En un intento por calmar los ánimos de la alterada directora, Martin dijo con tono despreocupado:
- Tranquila, no es tu culpa, no tienes ojos en cada rincón del Centro, estas cosas pasan.
- Pues empezaré a buscar el modo de tenerlos.- Exclamó M.O.M. mientras luchaba por contener su ira sin mayor resultado.- ¡Y en el proceso encontraré a quien sea que esté detrás de todo esto y me encargaré yo misma de que lo pague muy caro!
Los cuatro agentes guardaron absoluto silencio, sintiendo el miedo inundarlos al oír a la directora hablar de ese modo, jamás la habían visto tan molesta y considerando que sólo Martin era capaz de llevarla a los límites de su paciencia debía tratarse de un golpe a su ego lo suficientemente grande como para hacerla reaccionar así.
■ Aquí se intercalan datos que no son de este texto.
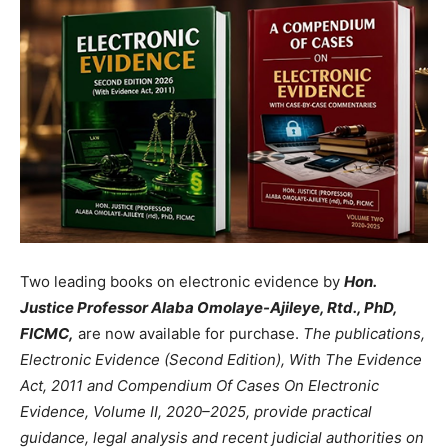
Two leading books on electronic evidence by
Hon.
Justice Professor Alaba Omolaye-Ajileye, Rtd., PhD,
FICMC,
are now available for purchase.
The publications,
Electronic Evidence (Second Edition), With The Evidence
Act, 2011 and Compendium Of Cases On Electronic
Evidence, Volume II, 2020–2025, provide practical
guidance, legal analysis and recent judicial authorities on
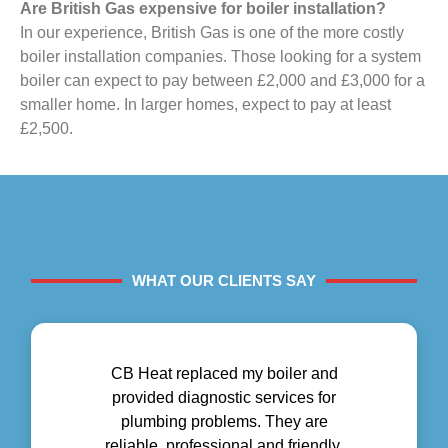
Are British Gas expensive for boiler installation?
In our experience, British Gas is one of the more costly
boiler installation companies. Those looking for a system
boiler can expect to pay between £2,000 and £3,000 for a
smaller home. In larger homes, expect to pay at least
£2,500.
WHAT OUR CLIENTS SAY
CB Heat replaced my boiler and
provided diagnostic services for
plumbing problems. They are
reliable, professional and friendly.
Aquello sin duda había llevado las cosas a un nivel de gravedad que M.O.M. jamás permitiría pasar, una falta como esa contra su organización entraba en la categoría de lo que la directora consideraba una ofensa personal y no estaba dispuesta a perdonarlo, haciendo al grupo pensar que sin importar quién estuviese detrás del robo de las criaturas del Centro una cosa era segura: definitivamente no quisieran estar en los zapatos de los culpables a partir de ahora.